• **Challenge**: Carry on the KVM posted interrupt patch message below from the point where it stops.

• **Selected text**:
-.-.-
LinuxLists.cc - [PATCH] KVM: x86/vmx: Suppress posted interrupt notification when CPU is in host

2022-06-17 17:11:32

Subject: [PATCH] KVM: x86/vmx: Suppress posted interrupt notification when CPU is in host

PIN (Posted interrupt notification) is useless to host as KVM always syncs
pending guest interrupts in PID to guest's vAPIC before each VM entry. In
fact, Sending PINs to a CPU running in host will lead to additional
overhead due to interrupt handling.

Currently, software path, vmx_deliver_posted_interrupt(), is optimized to
issue PINs only if target vCPU is in IN_GUEST_MODE. But hardware paths
(VT-d and Intel IPI virtualization) aren't optimized.

Set PID.SN right after VM exits and clear it before VM entry to minimize
the chance of hardware issuing PINs to a CPU when it's in host.

Also honour PID.SN bit in vmx_deliver_posted_interrupt().

When IPI virtualization is enabled, this patch increases "perf bench" [*]
by 4% from 8.12 us/ops to 7.80 us/ops.

[*] test cmd: perf bench sched pipe -T. Note that we change the source
code to pin two threads to two different vCPUs so that it can reproduce
stable results.

Signed-off-by: Chao Gao <[email protected]>
---
arch/x86/kvm/vmx/posted_intr.c | 28 ++--------------------------
arch/x86/kvm/vmx/vmx.c | 24 +++++++++++++++++++++++-
2 files changed, 25 insertions(+), 27 deletions(-)
-.-.-
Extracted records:
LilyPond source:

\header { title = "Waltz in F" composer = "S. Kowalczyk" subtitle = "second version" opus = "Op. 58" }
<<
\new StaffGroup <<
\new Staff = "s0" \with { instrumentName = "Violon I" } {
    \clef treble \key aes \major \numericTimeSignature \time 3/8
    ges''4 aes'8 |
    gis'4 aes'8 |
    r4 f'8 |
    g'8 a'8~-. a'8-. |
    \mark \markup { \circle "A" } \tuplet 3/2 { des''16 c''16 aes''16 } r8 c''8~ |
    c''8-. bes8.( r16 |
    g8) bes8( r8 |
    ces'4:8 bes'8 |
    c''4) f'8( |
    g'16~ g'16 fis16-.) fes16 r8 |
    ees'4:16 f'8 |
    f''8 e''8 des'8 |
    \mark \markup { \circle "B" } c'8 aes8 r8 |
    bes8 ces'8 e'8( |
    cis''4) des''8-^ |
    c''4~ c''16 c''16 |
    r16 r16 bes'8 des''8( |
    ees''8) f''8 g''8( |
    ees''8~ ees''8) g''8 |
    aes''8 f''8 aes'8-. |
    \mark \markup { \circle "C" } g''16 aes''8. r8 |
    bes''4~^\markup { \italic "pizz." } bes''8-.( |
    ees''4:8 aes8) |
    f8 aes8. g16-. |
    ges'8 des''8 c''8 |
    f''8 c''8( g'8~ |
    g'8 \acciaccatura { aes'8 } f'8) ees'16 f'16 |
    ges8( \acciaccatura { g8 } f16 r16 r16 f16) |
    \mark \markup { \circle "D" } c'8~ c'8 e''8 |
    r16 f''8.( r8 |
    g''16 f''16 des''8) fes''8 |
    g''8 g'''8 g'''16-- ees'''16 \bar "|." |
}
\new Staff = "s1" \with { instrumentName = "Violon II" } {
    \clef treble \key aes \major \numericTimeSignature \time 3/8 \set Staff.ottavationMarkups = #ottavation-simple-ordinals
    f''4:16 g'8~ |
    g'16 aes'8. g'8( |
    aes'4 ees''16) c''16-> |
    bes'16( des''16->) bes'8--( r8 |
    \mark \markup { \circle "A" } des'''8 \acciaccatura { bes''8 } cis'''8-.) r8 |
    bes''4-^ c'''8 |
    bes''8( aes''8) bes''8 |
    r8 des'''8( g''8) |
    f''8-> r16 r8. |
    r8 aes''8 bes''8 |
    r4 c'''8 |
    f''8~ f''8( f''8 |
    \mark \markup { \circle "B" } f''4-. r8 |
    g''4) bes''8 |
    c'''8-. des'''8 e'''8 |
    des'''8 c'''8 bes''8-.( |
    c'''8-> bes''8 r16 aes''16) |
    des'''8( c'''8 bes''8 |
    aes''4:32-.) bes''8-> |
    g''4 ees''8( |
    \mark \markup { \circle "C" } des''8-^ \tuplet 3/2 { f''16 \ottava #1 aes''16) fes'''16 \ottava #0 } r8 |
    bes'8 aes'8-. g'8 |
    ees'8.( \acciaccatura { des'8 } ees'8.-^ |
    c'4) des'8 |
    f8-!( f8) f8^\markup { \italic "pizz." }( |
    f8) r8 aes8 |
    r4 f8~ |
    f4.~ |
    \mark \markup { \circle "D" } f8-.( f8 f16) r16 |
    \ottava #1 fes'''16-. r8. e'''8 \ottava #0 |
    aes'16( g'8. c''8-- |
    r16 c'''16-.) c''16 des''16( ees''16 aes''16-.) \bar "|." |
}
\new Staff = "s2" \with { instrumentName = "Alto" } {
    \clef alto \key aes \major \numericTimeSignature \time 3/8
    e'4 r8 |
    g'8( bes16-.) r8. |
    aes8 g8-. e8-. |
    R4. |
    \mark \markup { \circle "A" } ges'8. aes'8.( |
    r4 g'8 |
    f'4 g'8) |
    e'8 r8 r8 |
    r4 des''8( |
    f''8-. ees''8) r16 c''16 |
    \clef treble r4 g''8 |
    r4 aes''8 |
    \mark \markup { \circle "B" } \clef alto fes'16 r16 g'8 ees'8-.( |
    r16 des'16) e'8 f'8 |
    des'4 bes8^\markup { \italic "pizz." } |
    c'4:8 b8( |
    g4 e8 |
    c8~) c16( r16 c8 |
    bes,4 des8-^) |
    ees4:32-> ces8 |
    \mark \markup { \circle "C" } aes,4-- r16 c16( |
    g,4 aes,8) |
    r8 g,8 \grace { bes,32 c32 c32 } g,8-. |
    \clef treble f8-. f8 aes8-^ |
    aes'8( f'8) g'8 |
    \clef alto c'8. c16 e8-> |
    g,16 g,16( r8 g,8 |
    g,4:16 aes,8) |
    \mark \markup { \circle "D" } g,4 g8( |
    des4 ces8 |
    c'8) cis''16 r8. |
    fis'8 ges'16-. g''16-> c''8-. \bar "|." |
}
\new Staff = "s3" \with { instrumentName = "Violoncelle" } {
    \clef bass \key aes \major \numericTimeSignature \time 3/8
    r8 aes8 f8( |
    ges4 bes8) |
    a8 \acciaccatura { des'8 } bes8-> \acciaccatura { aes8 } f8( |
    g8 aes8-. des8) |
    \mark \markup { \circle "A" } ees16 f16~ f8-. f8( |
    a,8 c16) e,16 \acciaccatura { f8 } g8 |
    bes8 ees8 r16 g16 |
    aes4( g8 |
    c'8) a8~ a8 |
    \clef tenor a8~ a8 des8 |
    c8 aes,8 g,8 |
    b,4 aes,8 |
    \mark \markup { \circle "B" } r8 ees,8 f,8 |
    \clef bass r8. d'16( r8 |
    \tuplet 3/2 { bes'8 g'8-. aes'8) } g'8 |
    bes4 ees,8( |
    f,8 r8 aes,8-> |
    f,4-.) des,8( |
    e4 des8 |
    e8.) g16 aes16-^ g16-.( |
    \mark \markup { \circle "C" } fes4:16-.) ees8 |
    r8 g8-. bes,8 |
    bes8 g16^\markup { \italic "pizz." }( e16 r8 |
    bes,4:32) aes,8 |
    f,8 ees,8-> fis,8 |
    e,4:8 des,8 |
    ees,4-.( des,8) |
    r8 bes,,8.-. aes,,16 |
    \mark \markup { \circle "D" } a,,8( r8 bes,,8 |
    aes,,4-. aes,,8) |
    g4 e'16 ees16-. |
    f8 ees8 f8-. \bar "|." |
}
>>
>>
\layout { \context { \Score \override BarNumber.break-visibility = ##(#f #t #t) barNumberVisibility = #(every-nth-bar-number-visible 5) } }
-.-.-
• **Answer to this problem**:
diff --git a/arch/x86/kvm/vmx/posted_intr.c b/arch/x86/kvm/vmx/posted_intr.c
index 237a1f40f939..a0458f72df99 100644
--- a/arch/x86/kvm/vmx/posted_intr.c
+++ b/arch/x86/kvm/vmx/posted_intr.c
@@ -70,12 +70,6 @@ void vmx_vcpu_pi_load(struct kvm_vcpu *vcpu, int cpu)
* needs to be changed.
*/
if (pi_desc->nv != POSTED_INTR_WAKEUP_VECTOR && vcpu->cpu == cpu) {
- /*
- * Clear SN if it was set due to being preempted. Again, do
- * this even if there is no assigned device for simplicity.
- */
- if (pi_test_and_clear_sn(pi_desc))
- goto after_clear_sn;
return;
}

@@ -99,12 +93,8 @@ void vmx_vcpu_pi_load(struct kvm_vcpu *vcpu, int cpu)
do {
old.control = new.control = READ_ONCE(pi_desc->control);

- /*
- * Clear SN (as above) and refresh the destination APIC ID to
- * handle task migration (@cpu != vcpu->cpu).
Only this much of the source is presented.